Your 'swsh' feature won't affect the ligature o_s unless your 'liga' feature (or whichever feature you are using for ligature formation) precedes it.

Also, in cases where you only have a single alternate, there is no reason to use the 'sub X from [Y];' syntax -- you can just use 'sub X by Y;'.

André

Turoturom's picture

I AM DONE WITH MY FONT. Next week I will be posting it in FontSpace as Masana. I want to THANK ALL OF YOU (Adam, André, Eliason, Gargoyle and Nick) for your time and help.

Kind regards

Mario Arturo

Turoturom's picture

I regret to inform that I am stil not done. I was away on vacation and during that time I kept reviewing my font. Now I want to program an alternative last letter, in this case an alternative "s" which I named "s.fina1".

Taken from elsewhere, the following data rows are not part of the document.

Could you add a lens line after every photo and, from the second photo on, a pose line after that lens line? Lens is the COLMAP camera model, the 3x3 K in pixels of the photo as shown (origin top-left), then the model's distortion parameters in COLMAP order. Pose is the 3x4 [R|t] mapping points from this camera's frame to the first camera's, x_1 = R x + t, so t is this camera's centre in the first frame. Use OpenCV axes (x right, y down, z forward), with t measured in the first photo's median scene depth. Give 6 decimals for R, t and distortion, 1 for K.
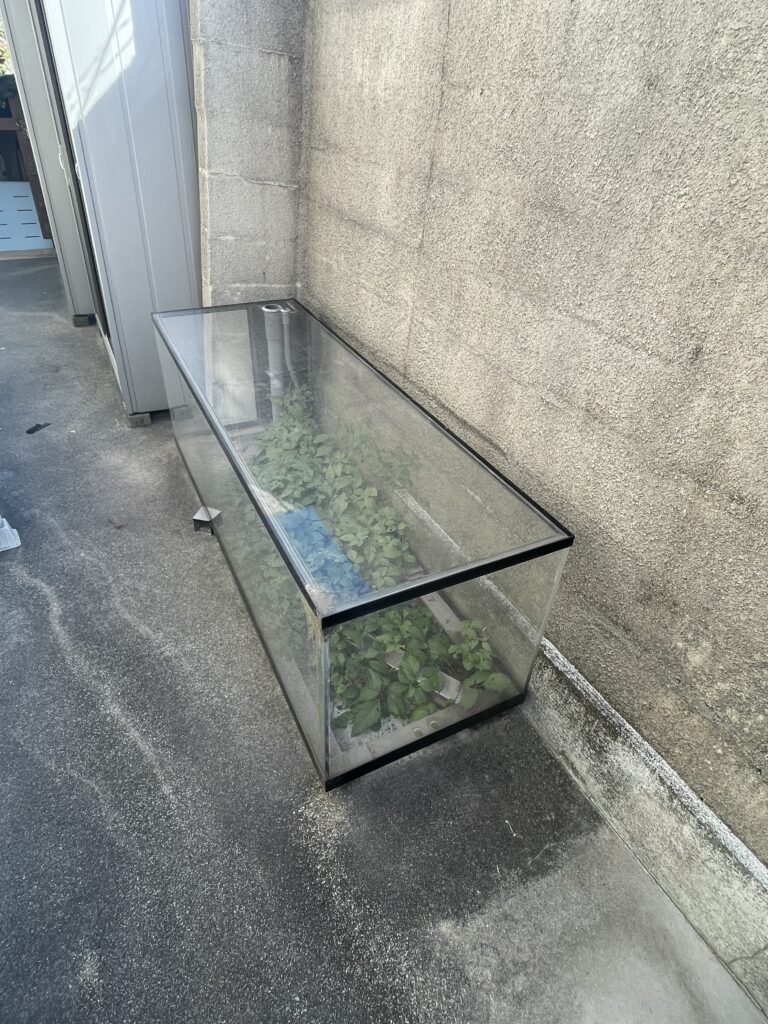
lens RADIAL K [[609.2, 0, 384.0], [0, 609.2, 512.0], [0, 0, 1]] dist [0.005396, 0.004244]
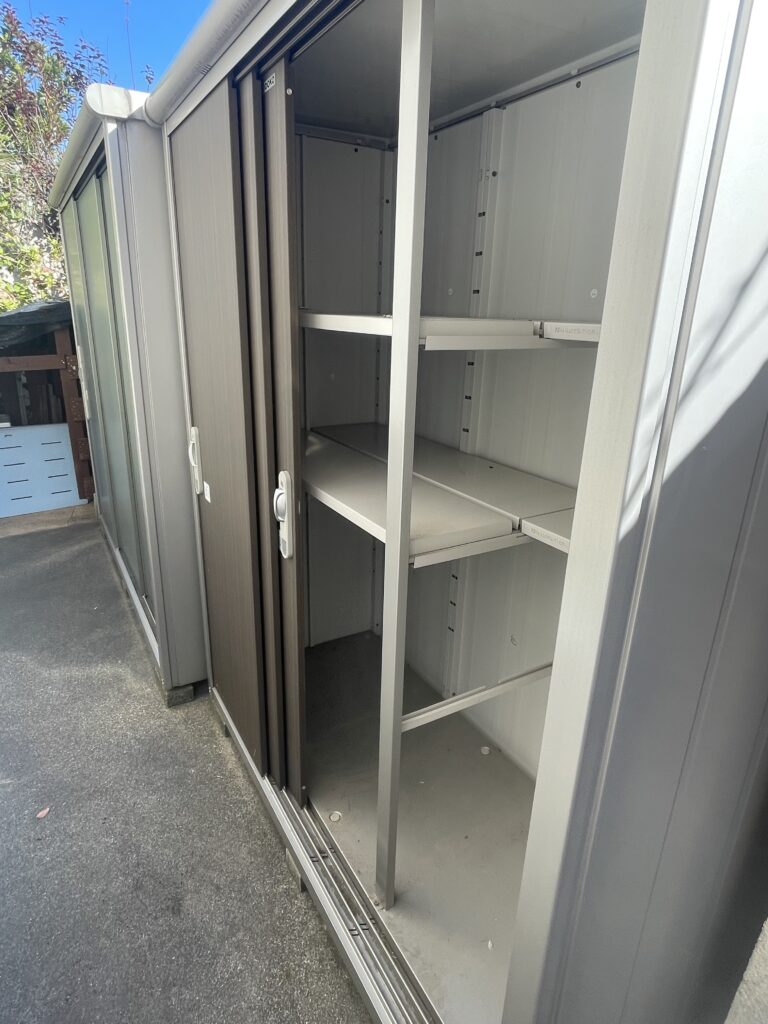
lens RADIAL K [[609.2, 0, 384.0], [0, 609.2, 512.0], [0, 0, 1]] dist [0.005396, 0.004244]
pose [[0.998081, -0.041079, 0.046323, -0.808017], [0.051624, 0.965203, -0.256356, -0.789717], [-0.034180, 0.258256, 0.965472, 1.017083]]
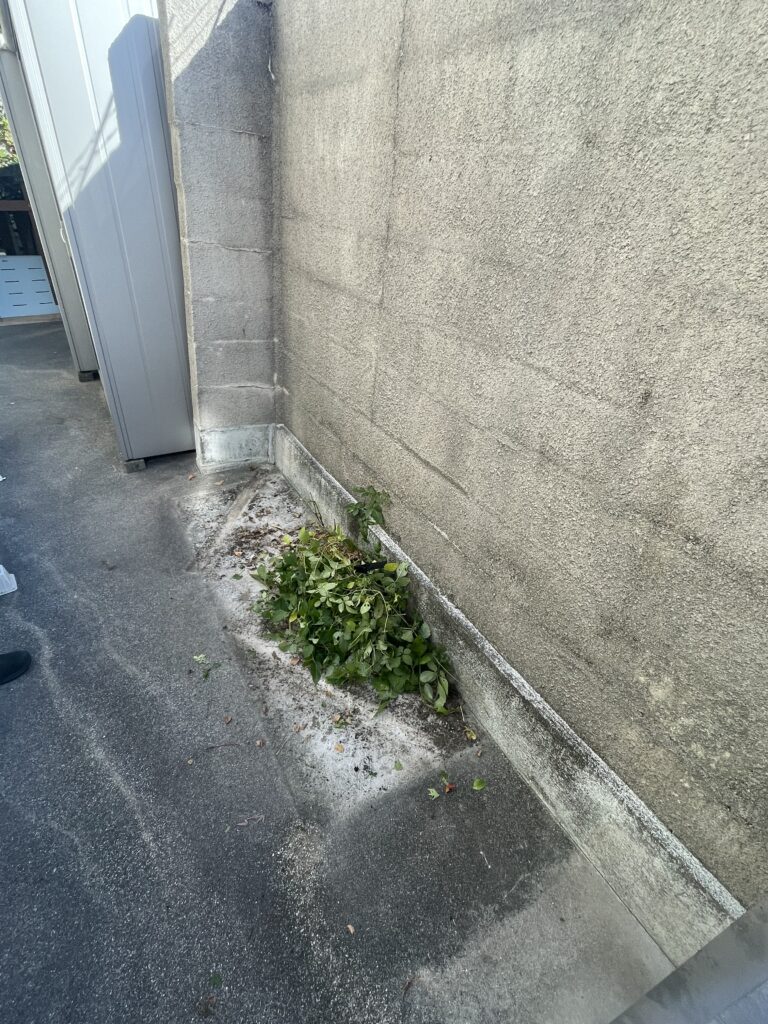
lens RADIAL K [[515.9, 0, 384.0], [0, 515.9, 512.0], [0, 0, 1]] dist [0.001361, 0.009856]
pose [[0.999025, -0.035020, 0.026893, 0.034136], [0.035778, 0.998961, -0.028231, -0.047424], [-0.025876, 0.029166, 0.999240, 0.119796]]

Will it work with the following?:

Classes panel includes:

LETTER: A B C D E F G H I J K L M N O P Q R S T U V W X Y Z a b c d e f g h i j k l m n o p q r s t u v w x y z
plus accented/international letters, ligatures, alternates, etc.

OpenType Panel "GSUB":

feature calt {
  ignore substitute @LETTER s';
  substitute s' by s.fina1;
 
} calt;

Am I missing anything keeping in mind that after that final alternative "s" there might be a space, a period, a comma, or quotation marks, etc?

Thanks in advance

Mario Arturo

Scriptor Abbatiſſæ's picture

It appears that you have the class to be ignored on the wrong side of s' in the ignore command, so that you final 's' will never be substituted where 'ſ' follows another letter, but will only be seen where 's' is an isolated letter. Move the @LETTER class to the other side of s' and long 'ſ' will remain long whenever another letter follows, but change to final 's' when a space or punctuation follows.

The other way to do this is the way I'm doing it in the font I'm now working on:

sub s' @calt10 by s.calt;

#where @calt10 is the calss of all punctuation marks and spaces before which long 'ſ' is supposed to change to final 's'.

Turoturom's picture

Thanks Scriptor, but what character is this 'ſ'? I've never seen it before.

Scriptor Abbatiſſæ's picture

Oh sorry, long version of 's', (uni017F). I suppose since you had a final 's', I just assumed that the the long version of 's' were primary.

Turoturom's picture

It worked...thanks a mil. Check out Masana (this is the name of the font) on FontSpace by the end of the week if you want it.

phrostbyte64's picture

So how do you get to more that the first two alternates in CS4, if there are more than two alternates?